The morning newspaper (remember those? Very useful as catbox liners!) offers a fascinating and snarkworthy tidbit I can't follow up on because I have to go pick up my own (non-GM) auto at the shop: GM owned a church in Indiana! Selling it off now, quelle suprise -- hard to imagine a church not run by the scions of elron that turns a profit.
Not even Google gets a solid hit on it. So I'm not sure what the backstory might be but even a little imagination comes up with a theology in which early automakers take the place of the apostles and it goes downhill from there.... Shudderworthty but you know someone, somewhere is looking at the idea right now, nodding and designing the garage/chapel.
So, does Tucker get cast as The Adversary?
Update
3 days ago
7 comments:
GM owns lots of unusual things: golf courses, gyms, and a bunch of Superfund cites that they call (soon to be idled) "factories" which will be cranking out Trabants any day now.
Good luck, Government Motors. I'd say keep the church, Barack will need to pray more.
Shootin' Buddy
Ford owned/built a series of chapels across the USA. he called them "Martha- Mary" chapels. One still exists for sure, at Henry Ford's Museum/Greenfield Village in Dearborn MI. I was married there.
There are others, but they've all be changed/altered by now, I would imagine. The Ford chapels were all set up to be non denominational.
Somewhere, Aldous Huxley's ghost just shivered and doesn't know why.
The Big Three own/owned vast swathes of the Upper Peninsula, as well. That's why, to this day, many maps of the area show nothing of the area just to the east of the Keweenaw Peninsula, it was the Ford, etc., familys' private playground. Even after it became .gov land, folks were afraid to go there, maps were unreliable, to say the least.
Maybe I should say a novena to St. Corvair the Overheated and see if we can get a cool front to break our weather cycle.
Regards,
Rabbit.
wv-unicess.
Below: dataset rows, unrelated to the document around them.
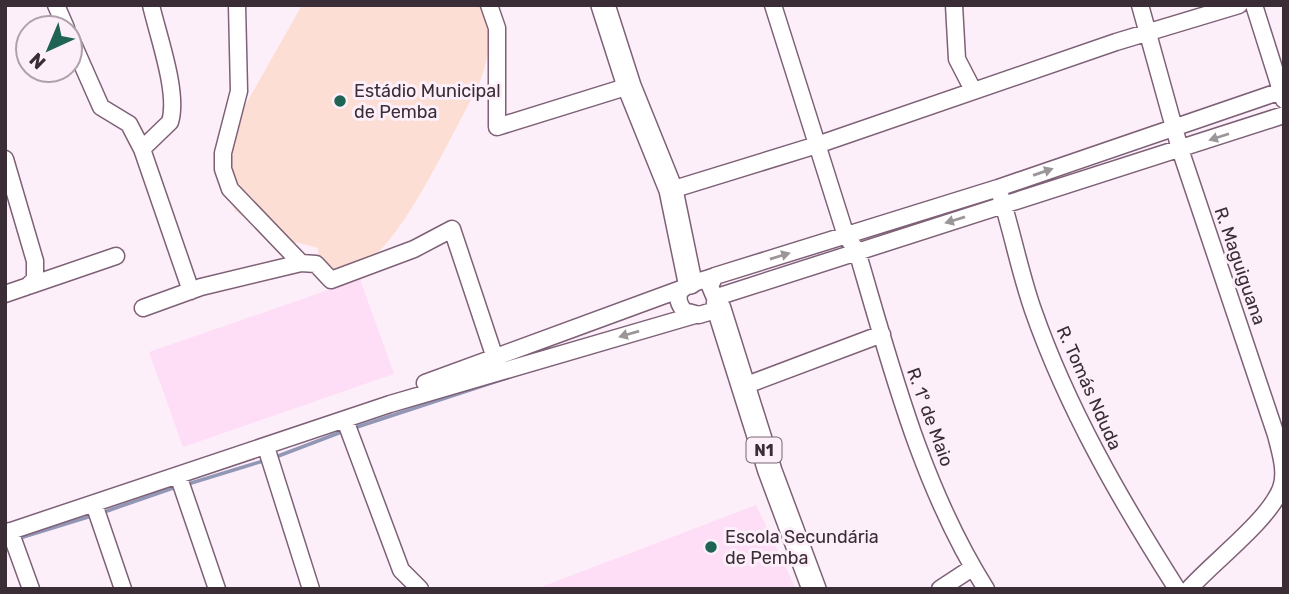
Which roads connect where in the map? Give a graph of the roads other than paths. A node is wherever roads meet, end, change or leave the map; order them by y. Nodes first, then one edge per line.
1 (151, 5) edge
2 (237, 5) edge
3 (489, 5) edge
4 (603, 5) edge
5 (773, 5) edge
6 (954, 5) edge
7 (1140, 5) edge
8 (1240, 5) edge
9 (1254, 5) edge
10 (1148, 34) junction
11 (84, 69) edge
12 (629, 86) junction
13 (973, 90) junction
14 (1283, 94) edge
15 (1284, 115) edge
16 (1175, 127) junction
17 (817, 145) junction
18 (142, 149) junction
19 (1180, 149) junction
20 (5, 159) edge
21 (998, 188) junction
22 (671, 190) junction
23 (1004, 205) junction
24 (846, 236) junction
25 (857, 251) junction
26 (116, 256) dead end
27 (301, 263) junction
28 (715, 276) junction
29 (686, 285) junction
30 (29, 286) junction
31 (191, 291) junction
32 (5, 294) edge
33 (720, 303) junction
34 (143, 308) dead end
35 (695, 315) junction
36 (882, 334) junction
37 (542, 350) junction
38 (495, 358) junction
39 (744, 386) junction
40 (390, 404) junction
41 (345, 420) junction
42 (1280, 434) edge
43 (266, 447) junction
44 (178, 475) junction
45 (94, 504) junction
46 (8, 532) edge
47 (972, 568) junction
48 (30, 589) edge
49 (123, 589) edge
50 (217, 589) edge
51 (311, 589) edge
52 (421, 589) edge
53 (814, 589) edge
54 (940, 589) edge
55 (986, 589) edge
56 (1177, 589) edge
57 (1189, 589) edge

1 - 18 street
2 - 27 street
3 - 12 street
4 - 12 highway
5 - 17 street
6 - 13 street
7 - 10 street, R. Maguiguana
8 - 10 street
9 - 14 street
10 - 13 street
10 - 16 street, R. Maguiguana
11 - 18 street
12 - 22 highway
13 - 17 street
14 - 16 street
15 -> 19 street
16 - 19 street, R. Maguiguana
21 -> 16 street
17 - 22 street
17 - 24 street
18 - 31 street
19 - 23 street
19 - 42 street, R. Maguiguana
20 - 30 street
21 - 23 street, R. Tomás Nduda
21 - 24 street
22 - 29 highway
23 -> 25 street
23 - 56 street, R. Tomás Nduda
24 - 25 street, R. 1º de Maio
28 -> 24 street
25 - 33 street
25 - 36 street, R. 1º de Maio
26 - 30 street
27 - 31 street
27 - 38 street
28 - 29 street
28 - 33 street
29 - 35 street
29 - 37 street
30 - 32 street
31 - 34 street
33 - 35 street
33 - 39 highway, N1
35 -> 37 street
36 - 39 street
36 - 47 street, R. 1º de Maio
37 - 38 street
37 - 40 street
38 - 40 street
39 - 53 highway, N1
40 - 41 street
41 - 43 street
41 - 52 street
42 - 57 street, R. Maguiguana
43 - 44 street
43 - 51 street
44 - 45 street
44 - 50 street
45 - 46 street
45 - 49 street
46 - 48 street
47 - 54 street
47 - 55 street, R. 1º de Maio

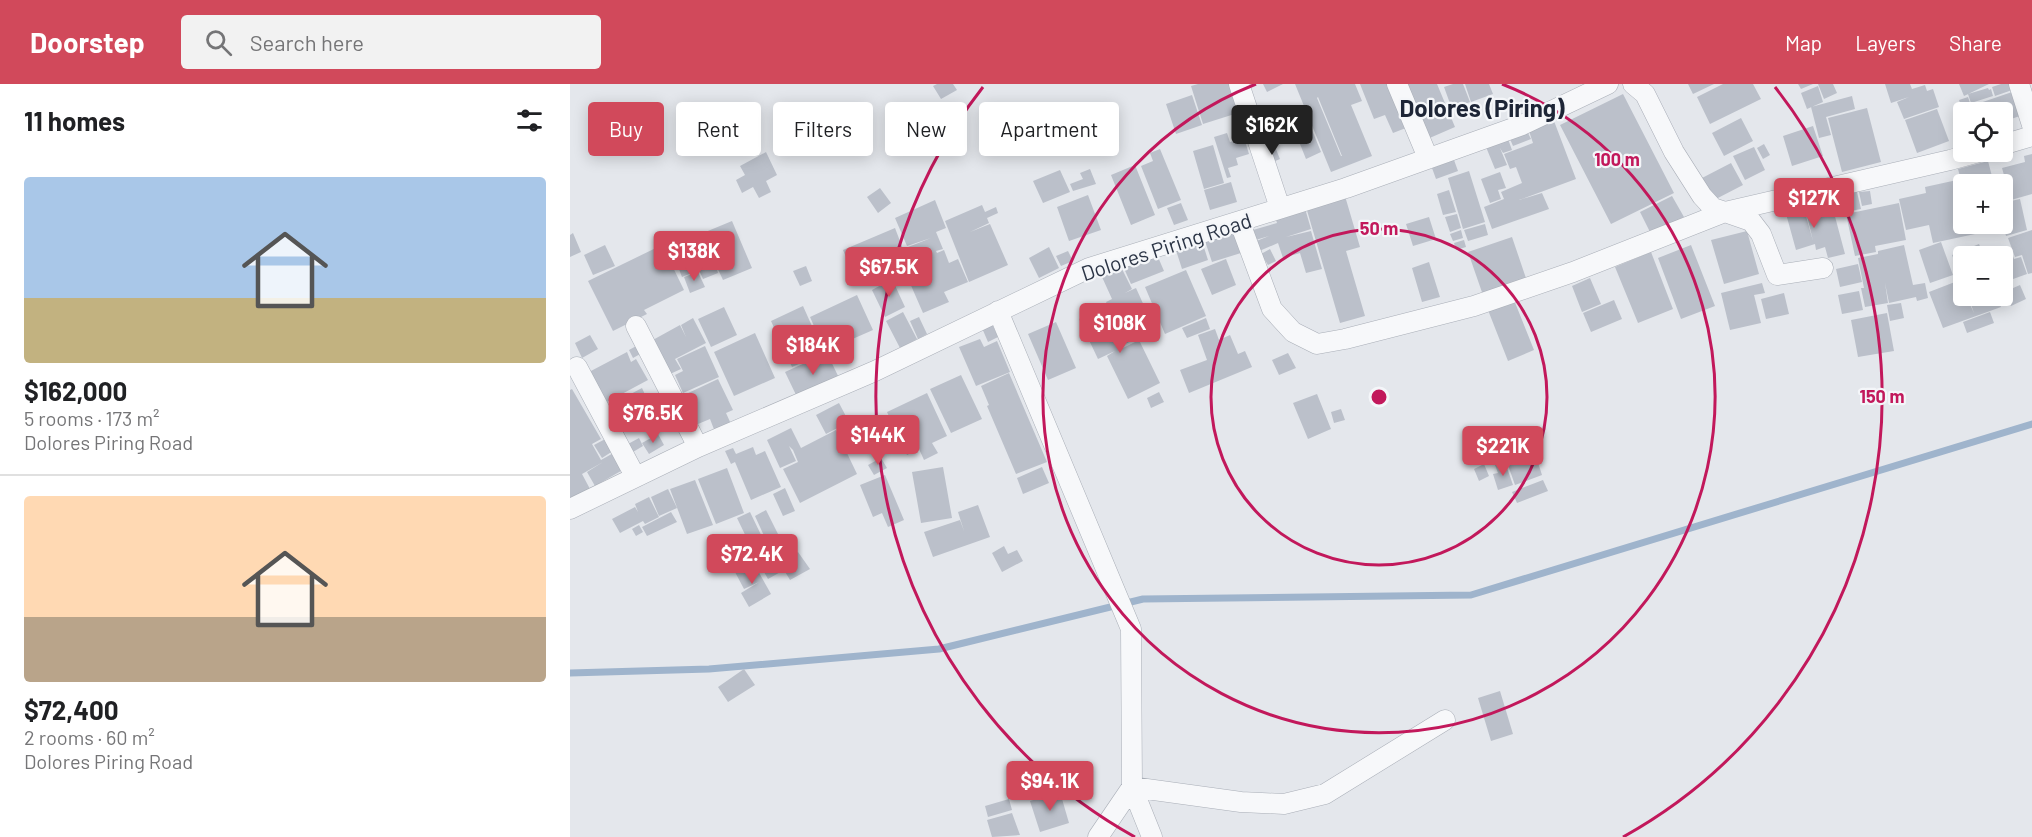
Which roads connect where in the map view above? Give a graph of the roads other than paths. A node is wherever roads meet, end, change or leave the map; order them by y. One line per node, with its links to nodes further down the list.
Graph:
1 (1239, 84): 11 (street)
2 (1397, 84): 9 (street)
3 (1608, 84): 9 (street, Dolores Piring Road)
4 (1633, 84): 12 (street)
5 (2019, 84): 6 (street)
6 (2032, 125)
7 (2032, 136): 8 (street)
8 (2013, 142)
9 (1428, 158): 11 (street, Dolores Piring Road)
10 (1953, 159): 12 (street)
11 (1280, 208): 13 (street, Dolores Piring Road)
12 (1725, 212): 13 (street); 14 (street)
13 (1240, 223): 15 (street, Dolores Piring Road)
14 (1823, 268)
15 (999, 311): 18 (street, Dolores Piring Road); 22 (street)
16 (636, 326): 18 (street)
17 (577, 367): 19 (street)
18 (698, 447): 19 (street, Dolores Piring Road)
19 (635, 476): 20 (street, Dolores Piring Road)
20 (570, 509)
21 (1445, 720): 22 (street)
22 (1132, 788): 23 (street); 24 (street)
23 (1098, 837)
24 (1152, 837)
She who waits for unicorns?
BTW, the Noo Yawk Slimes reports that "GM is out of bankruptcy, having sold all it's good assets."
http://www.nytimes.com/2009/07/11/business/11auto.html?partner=rss&emc=rss
WV: govethic. Honest.
Actually, Tucker was mostly a Lycoming pancake engine coupled to non Big 3 componentry.
Studebaker was GM's primary adversary during the 1948-1952 time period. Studebaker bought parts from all of the big three - but starting in 1949 with Stude's new and hot V8 GM "forgot to harden the cam shafts."
The resulting warranty repairs wiped out several years profits and ultimately led to Studes demise. They never had the money to update the chassis - and straight line cars are not really popular.
That - and GM's sweet deals to destroy America's light rail systems have made me a non-GM owner these 60 years.